Facebook, seriously, WTF?
I mean, what the hell is that? Some kind of deformed Pac-Man? The Man in the Moon?
I’ll tell you what it is — some unrecognisable blob, that’s what.
And I bet they knew, too. When I clicked “Try different words”, the blob was replaced by the word “unusable”.
My bet’s on “to”. Captchas are difficult because the bots are too good.
@Alexio: They don’t need bots. They pay people in developing nations pittances to solve CAPTCHAs in a system similar to Amazon’s Mechanical Turk. Why spend money on perfecting an AI that can do this level of OCR when you can get a million CAPTCHAs solved for low 4-figures?
Hmm… there’s an awful lot of people out there that make life hard.
What are the alternatives to CAPTCHAs?
1. textual questions like “what color is an orange” (Ubuntu forums)
2. sending instructions in an email (instructions that require human thinking, with a delay, perhaps?)
3. tracking IPs that generate large numbers of requests (as Daniel has done)

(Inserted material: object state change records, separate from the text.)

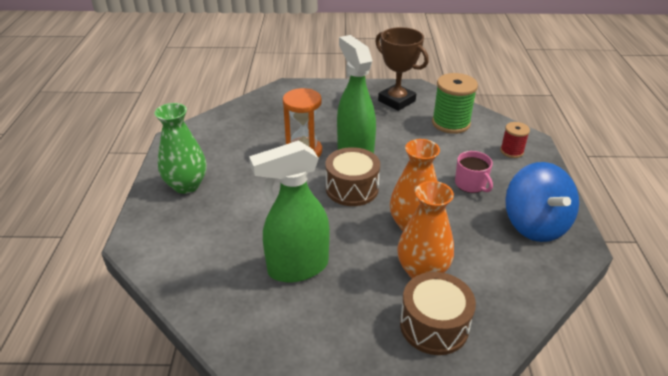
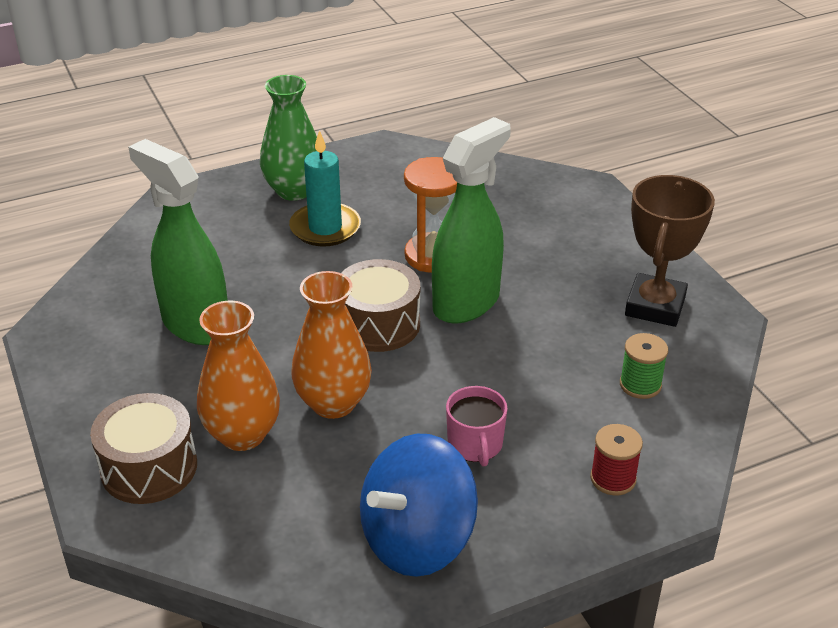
camera: 65 degrees right, 0 degrees up
(240, 183) = (325, 228): none -> turquoise candle
(450, 123) = (640, 385): green spool -> green spool, size x0.57
(471, 184) = (475, 444): pink mug -> pink mug turned 45 degrees counterclockwise

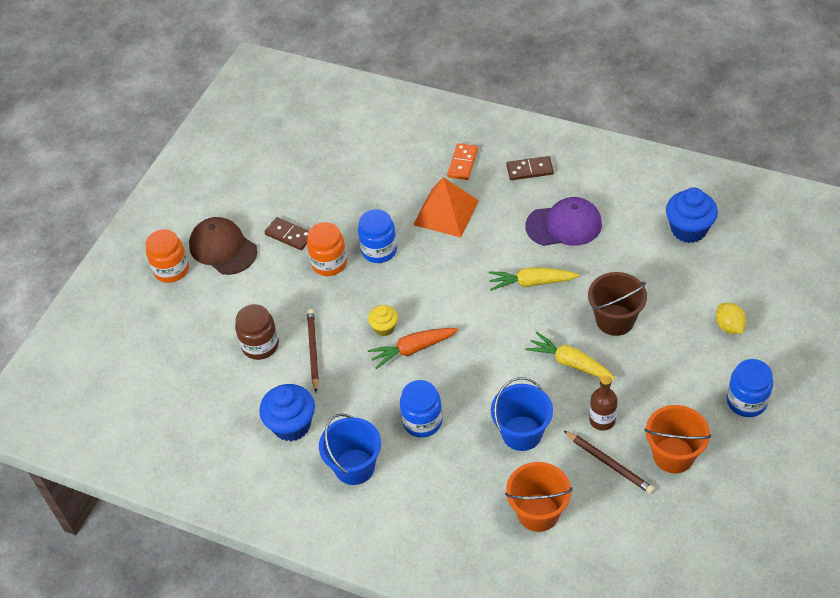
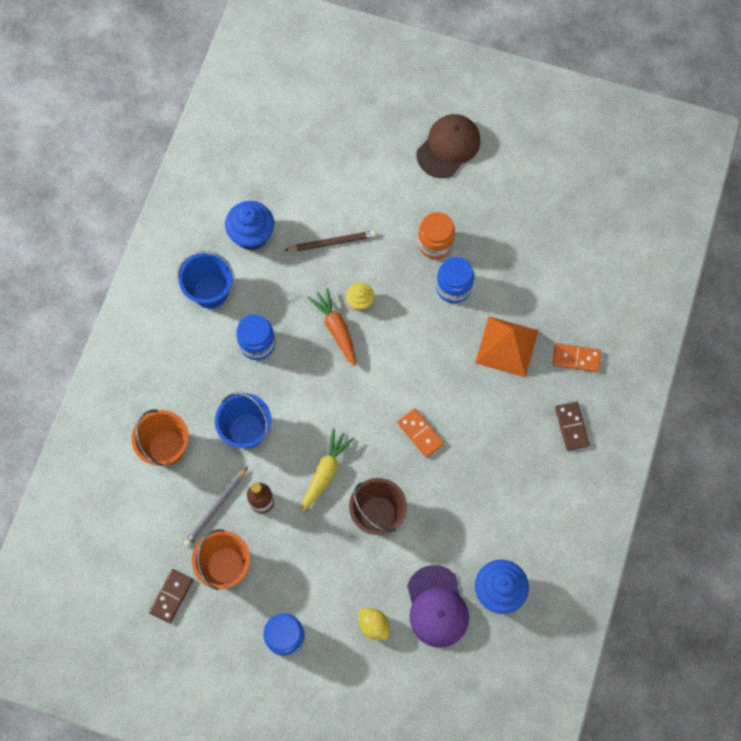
camera: 80 degrees right, 20 degrees up
(171, 270) = (420, 107): orange jar -> none
(260, 345) = (336, 197): brown jar -> none
(289, 235) = (468, 203): brown domino -> brown domino (171, 596)
(531, 283) = (420, 433): yellow carrot -> orange domino
(564, 225) = (497, 463): purple cap -> purple cap (437, 606)
(609, 463) = (216, 508): brown pencil -> grey pencil
(729, 326) = (374, 625): yellow lemon -> yellow lemon turned 75 degrees clockwise

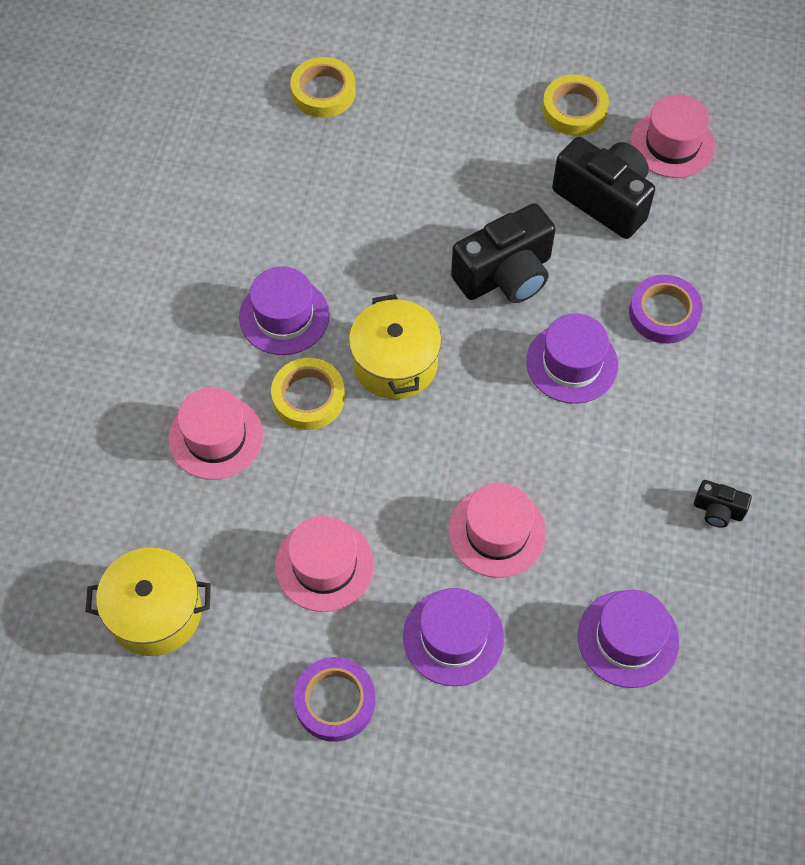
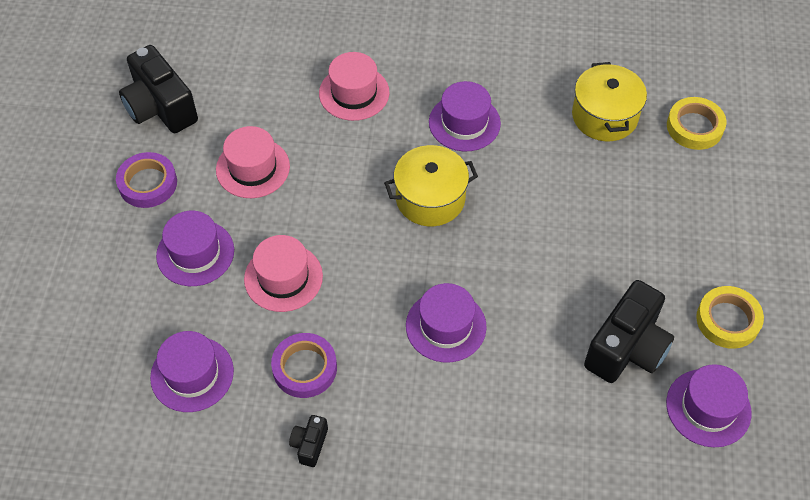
camera: 85 degrees right, 5 degrees down
(155, 612) = (215, 76): yellow pot -> yellow pot (604, 116)
(308, 397) = (393, 145): yellow tape -> none
(505, 275) = (529, 272): black camera -> black camera (160, 107)
(664, 313) = (508, 400): purple tape -> purple tape (304, 368)
(672, 144) = (708, 408): pink hat -> purple hat

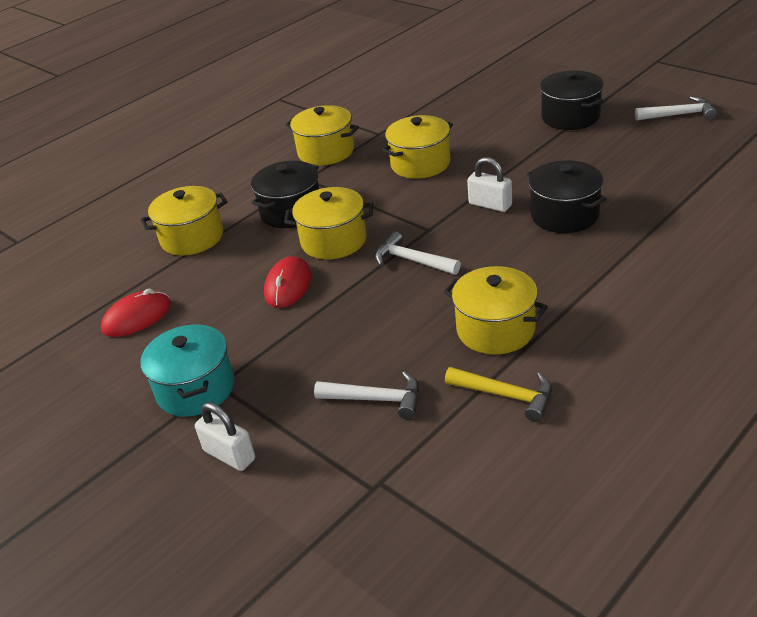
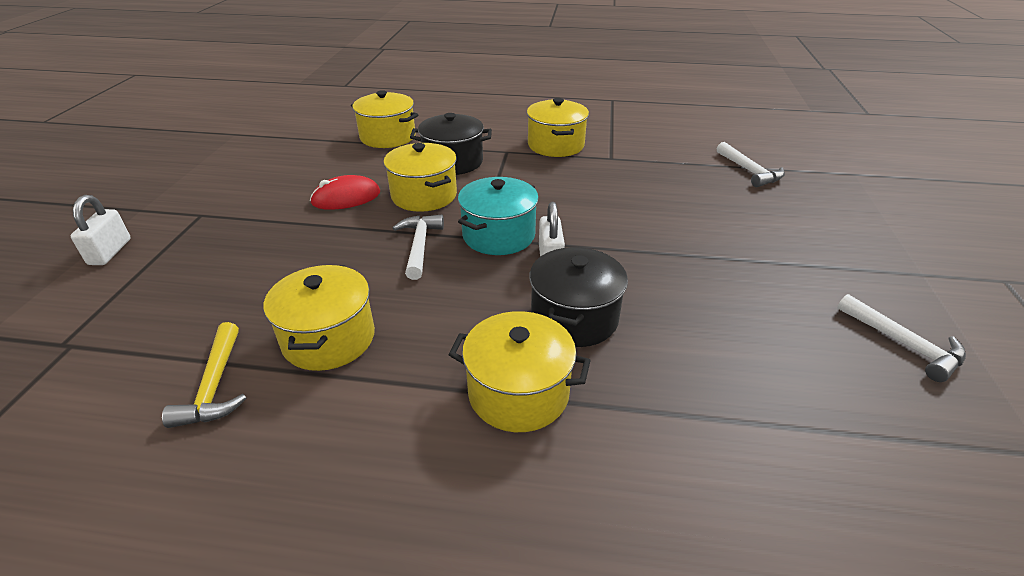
camera: 50 degrees right, 0 degrees up
(137, 317) = (276, 153): red mouse -> none
(195, 389) = (193, 207): turquoise pot -> turquoise pot (498, 235)
(377, 399) = (194, 301): white hammer -> white hammer (750, 171)
(420, 164) = (584, 195): yellow pot -> yellow pot (518, 393)
(570, 117) = (779, 255): black pot -> none

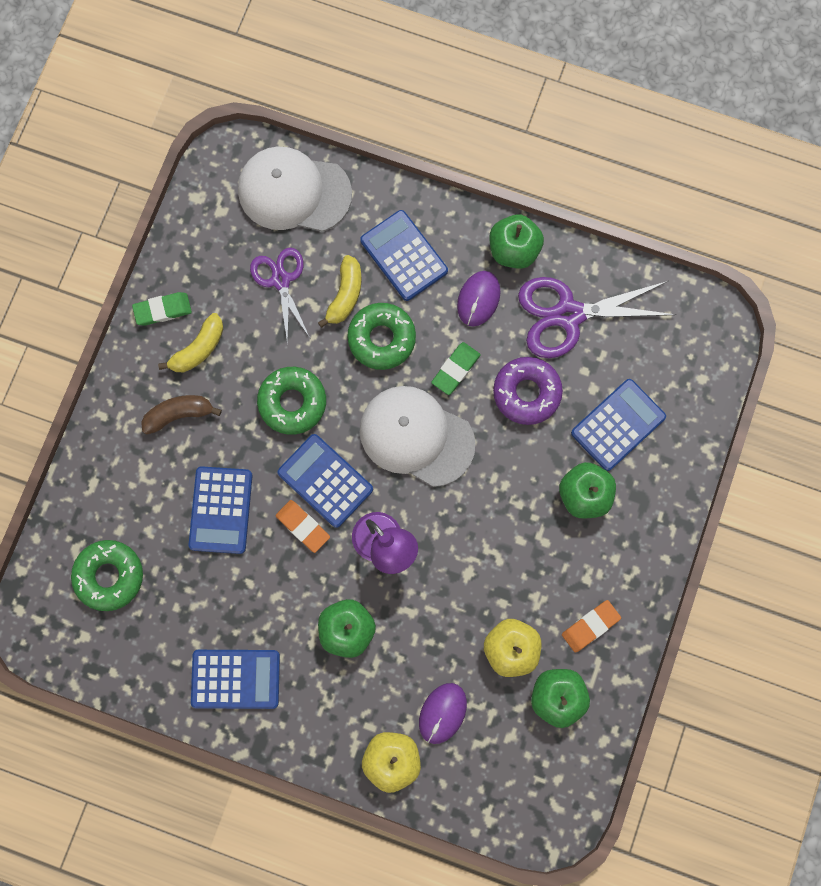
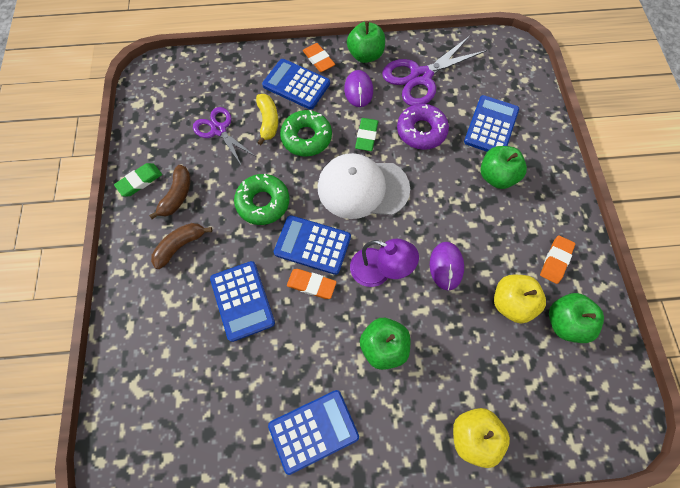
camera: 25 degrees left, 10 degrees down
(109, 576) = (170, 394): green donut -> none
(198, 349) = (177, 196): yellow banana -> brown banana
(294, 192) = (204, 76): white cap -> none
(442, 713) = (490, 377): purple mouse -> purple mouse (446, 266)
(450, 230) = (318, 60): none -> orange eraser

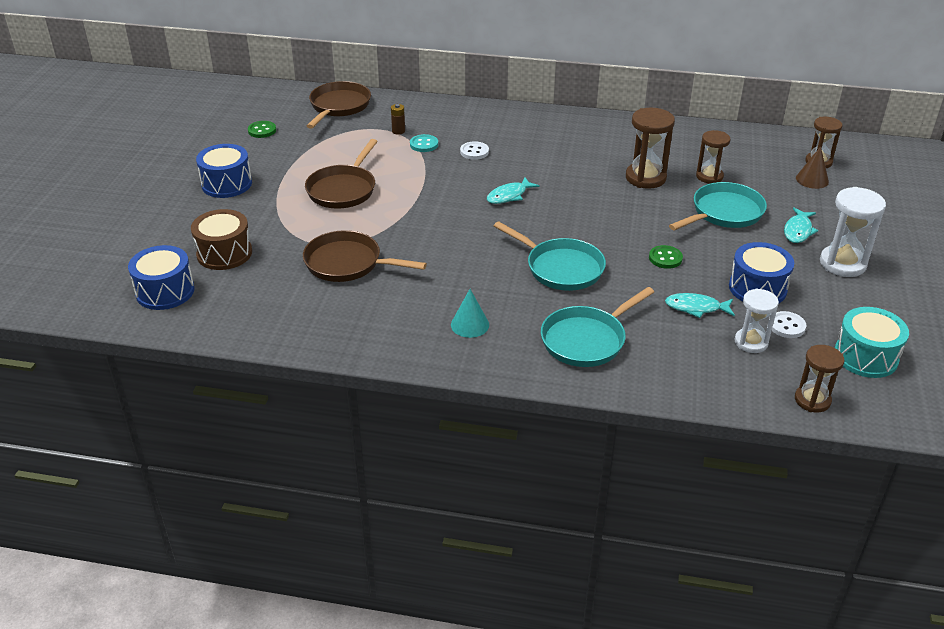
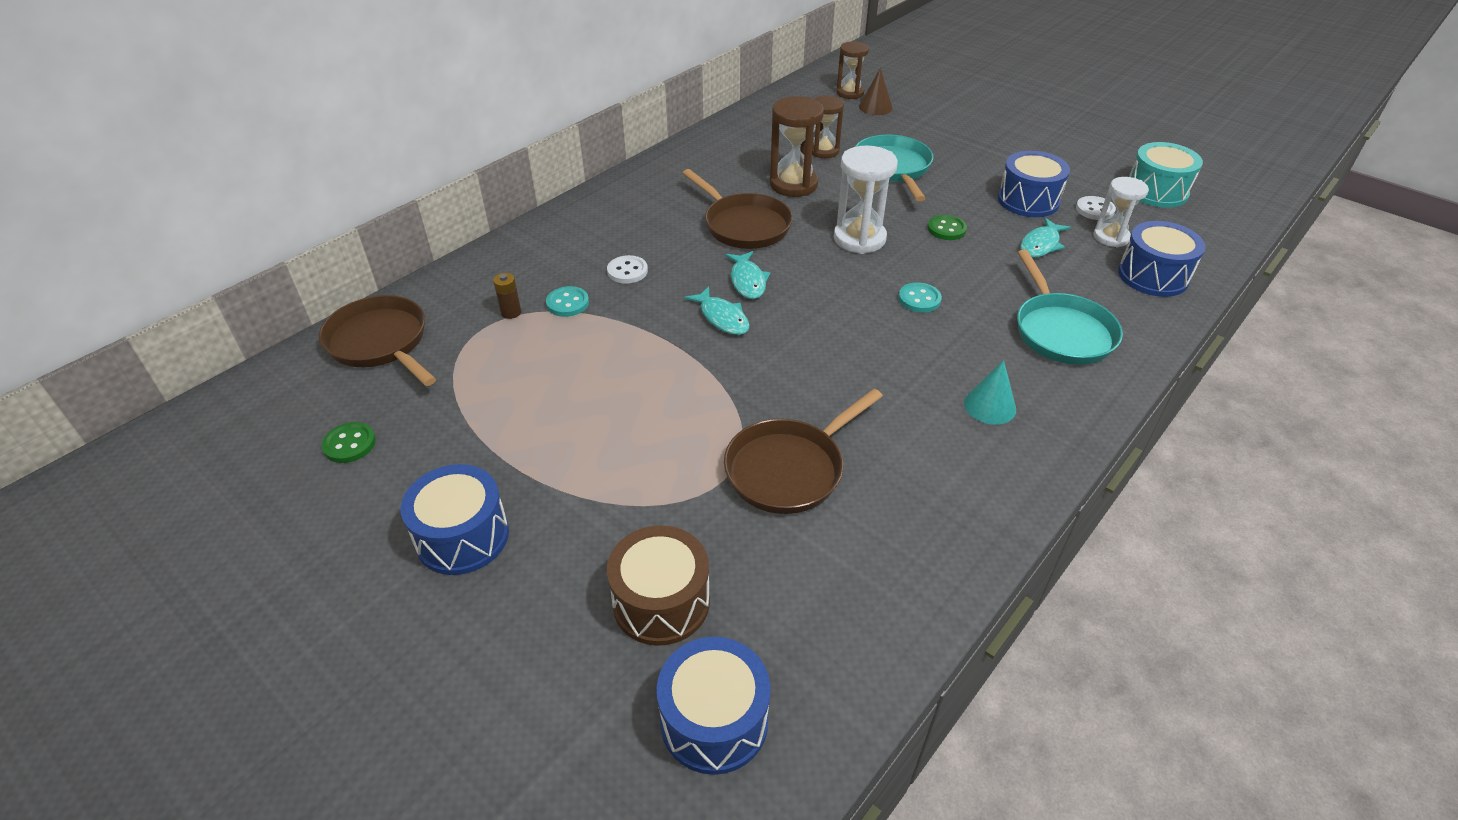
camera: 60 degrees left, 5 degrees up
(343, 189) = (603, 412): brown pan -> brown pan (743, 225)
(560, 268) = (919, 299): turquoise pan -> turquoise button
(715, 375) = (1153, 276): none -> blue drum
(798, 231) = (951, 145): turquoise fish -> turquoise fish (722, 318)
(812, 400) = (1209, 241): brown hourglass -> none
(842, 263) = (1016, 147): white hourglass -> white hourglass (859, 239)

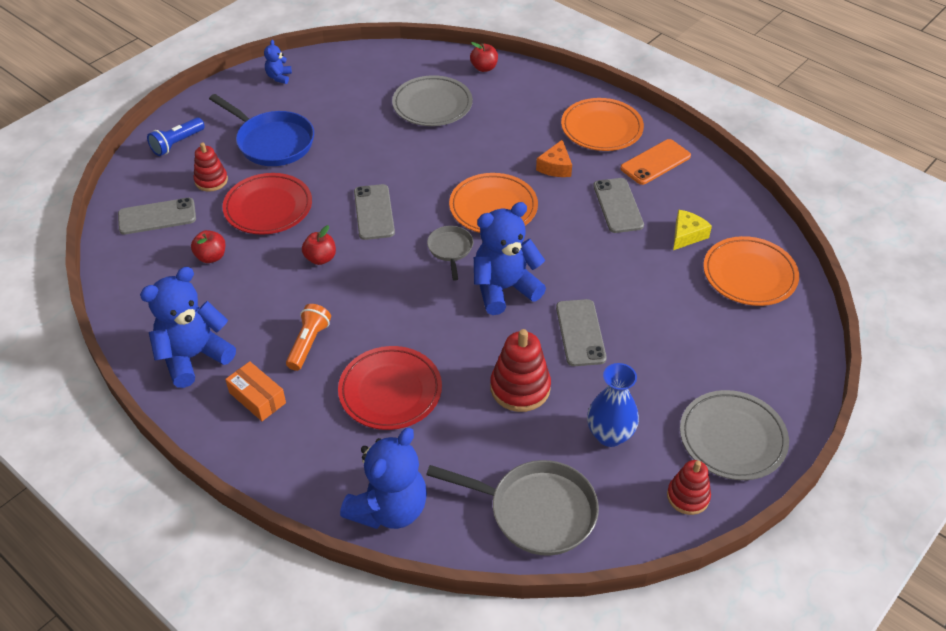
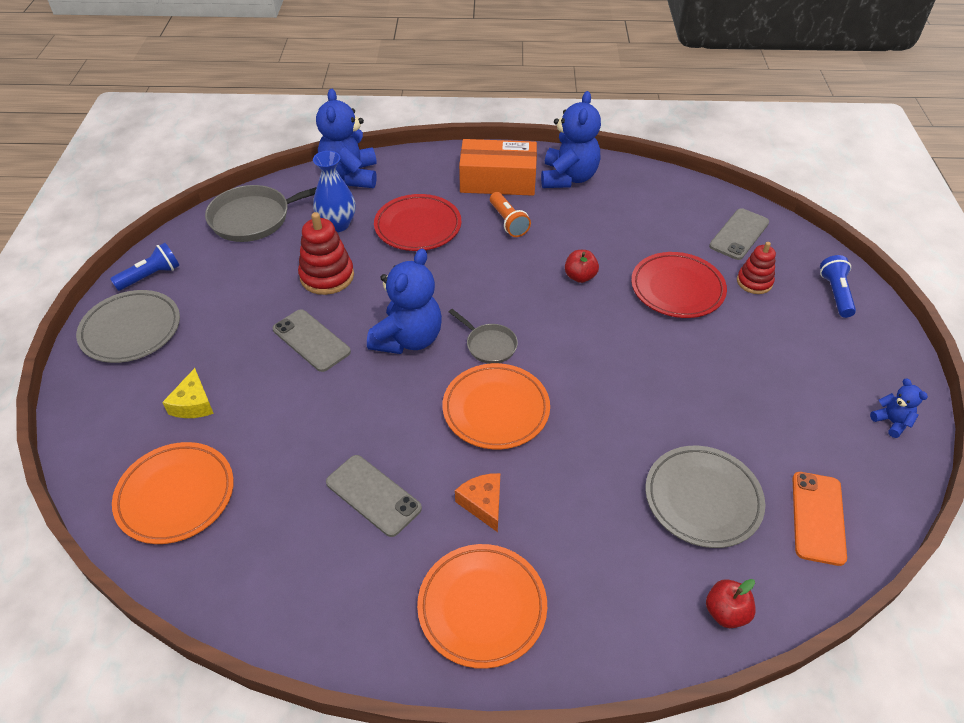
camera: 140 degrees right, 0 degrees up
(211, 257) = (655, 232): red apple -> none
(257, 398) = (498, 180): orange box -> orange box, size x1.80
(272, 142) = (772, 346): blue pan -> none
(374, 212) = (592, 337): grey phone -> none
(609, 435) = (234, 282): blue vase -> blue vase (337, 224)
(655, 162) = (374, 594): orange phone -> orange phone (818, 517)
(687, 235) = (271, 505): yellow cheese -> yellow cheese (193, 404)
(688, 496) = (150, 276): red stacking toy -> blue flashlight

4. putting a time limit on captchas/questions to make it more difficult for The Turk and friends (must have “click to refresh” button)
5. [This is awful: ] demanding a mobile phone number (like youi.com.au)
6. The ALDI/GE Money approach: no email address, no web form, just a phone number and a postal address.
Perhaps it’s a Unicode character?
If you have a high-target-value site (facebook, hotmail, wordpress, phpbb et al) you’re going to need a better human-detector than most sites, and as Greg points out, if you’re just trying to detect humans there are mechanisms available to prove you’ve got access to humans. Low value sites can get away with such methods as having a text box labelled: Type in the word “Orange” (codinghorror.com had the same word – Orange – as the anti-spam field for many, many years).
It’s the same-old problem with spam: the unit costs are low. Push up the unit costs (perhaps charge $10 for an account, and refund that after a month or two of legitimate activity) and the whole problem goes away. Or, as Nick mentions, a mobile phone number – they cost $ to acquire.